Chapnews – Nasional – Menteri Agama Nasaruddin Umar secara resmi mengumumkan bahwa Hari Raya Idulfitri 1447 Hijriah atau Lebaran 2026 akan jatuh pada hari Sabtu, 21 Maret 2026. Penetapan tanggal penting ini disampaikan pada Kamis (19/3) malam, menyusul serangkaian Sidang Isbat yang krusial.
Dalam konferensi pers hasil Sidang Isbat, Menag Nasaruddin Umar menegaskan bahwa penetapan ini merupakan hasil dari perhitungan hisab yang cermat, ditambah dengan tidak adanya laporan penampakan hilal yang memenuhi kriteria. "Dengan demikian, berdasarkan hasil hisab serta tak adanya laporan hilal, disepakati bahwa 1 Syawal 1447 Hijriah jatuh pada hari Sabtu 21 Maret 2026," ujar Nasaruddin, menjelaskan dasar keputusan tersebut.

Indonesia, dalam penentuan awal bulan Hijriah, mengadopsi kriteria MABIMS (Menteri Agama Brunei Darussalam, Indonesia, Malaysia, Singapura), yang menetapkan tinggi hilal minimal 3 derajat dan sudut elongasi 6,4 derajat. Namun, berdasarkan pemantauan di seluruh Indonesia pada hari tersebut, ketinggian hilal terpantau antara 0 derajat 54 menit 27 detik hingga 3 derajat 7 menit 52 detik, dengan sudut elongasi 4 derajat 32 menit 42 detik hingga 6 derajat 6 menit 11 detik. Data hisab ini secara jelas menunjukkan bahwa posisi hilal tidak memenuhi standar visibilitas MABIMS.

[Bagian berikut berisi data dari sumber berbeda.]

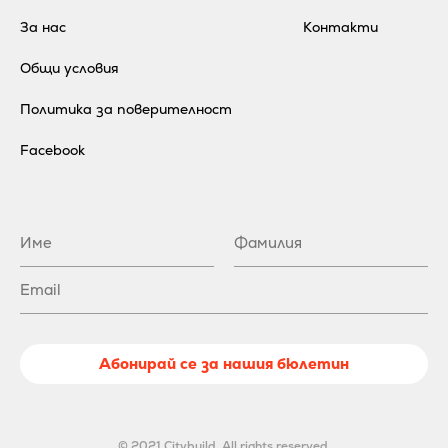
За нас
Контакти
Общи условия
Политика за поверителност
Facebook
Абонирай се за нашия бюлетин
© 2021 Citybuild. All rights reserved.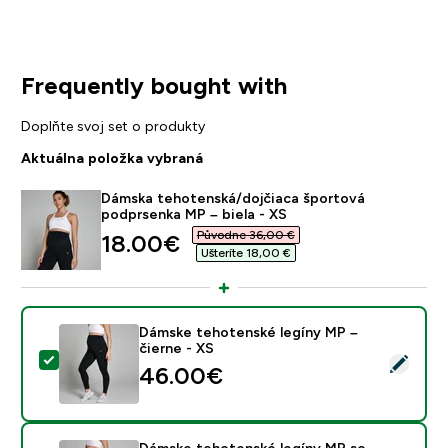
Frequently bought with
Doplňte svoj set o produkty
Aktuálna položka vybraná
Dámska tehotenská/dojčiaca športová
podprsenka MP – biela - XS
Původne 36,00 €‎
discounted price
18.00€‎
Ušteríte 18,00 €‎
Dámske tehotenské legíny MP –
čierne - XS
Vybrať tento produkt - Dámske tehotenské legíny MP 
46.00€‎
Dámske tehotenské legíny MP so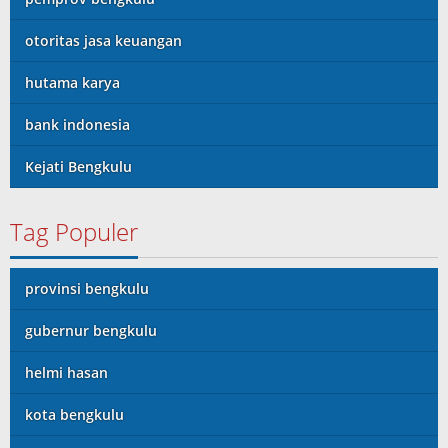
otoritas jasa keuangan
hutama karya
bank indonesia
Kejati Bengkulu
Tag Populer
provinsi bengkulu
gubernur bengkulu
helmi hasan
kota bengkulu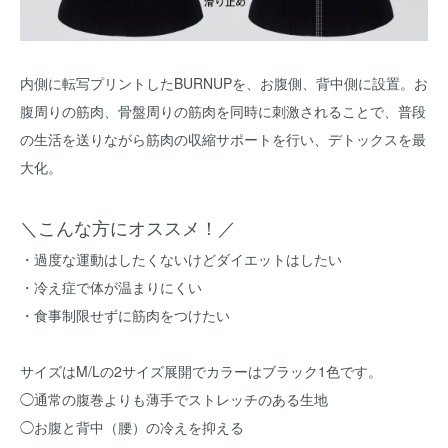
内側に転写プリントしたBURNUPを、お腹側、背中側に設置。お
腹周りの筋肉、骨盤周りの筋肉を同時に刺激されることで、普段
の生活を送りながら筋肉の収縮サポートを行い、デトックスを最
大化。
＼こんな方にオススメ！／
・過度な運動はしたくないけどダイエットはしたい
・冷え症で体が温まりにくい
・食事制限せずに筋肉をつけたい
サイズはM/Lの2サイズ展開でカラーはブラック1色です。
◯通常の腹巻よりも薄手でストレッチのある生地
◯お腹と背中（腰）の冷えを抑える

Proses Sidang Isbat sendiri diawali dengan seminar mengenai posisi hilal, dilanjutkan dengan verifikasi laporan rukyatul hilal dari 117 titik pengamatan yang tersebar di seluruh Indonesia. Setelah itu, musyawarah dilakukan dengan melibatkan pakar falaq, astronomi, perwakilan rakyat, Majelis Ulama Indonesia (MUI), serta berbagai organisasi kemasyarakatan Islam. Kehadiran berbagai pihak ini, termasuk dari Badan Riset dan Inovasi Nasional (BRIN), Badan Meteorologi, Klimatologi, dan Geofisika (BMKG), dan Planetarium Jakarta, menegaskan legitimasi dan akuntabilitas keputusan yang diambil.
Menteri Agama menjelaskan bahwa penyelenggaraan Sidang Isbat merupakan ikhtiar negara untuk memfasilitasi umat Islam dalam menentukan awal ibadah atau hari raya, memberikan ruang diskusi yang inklusif. Senada dengan itu, Direktur Jenderal Bimbingan Masyarakat Islam (Dirjen Bimas Islam), Abu Rokhmad, sebelumnya menekankan bahwa keputusan sidang isbat memiliki "legitimasi keagamaan yang kuat" karena melibatkan representasi yang luas dari berbagai unsur.
Perlu dicatat, penetapan pemerintah ini berbeda dengan Pimpinan Pusat Muhammadiyah yang sebelumnya telah memutuskan Hari Raya Idulfitri 1447 Hijriah jatuh pada Jumat, 20 Maret 2026. Keputusan Muhammadiyah ini tertuang dalam Maklumat Nomor 2/MLM/1.0/E/2025, yang didasarkan pada metode hisab hakiki wujudul hilal. Perbedaan ini menunjukkan keragaman metode penetapan awal bulan Hijriah di Indonesia, namun Sidang Isbat tetap menjadi forum resmi pemerintah untuk mencapai kesepakatan bersama.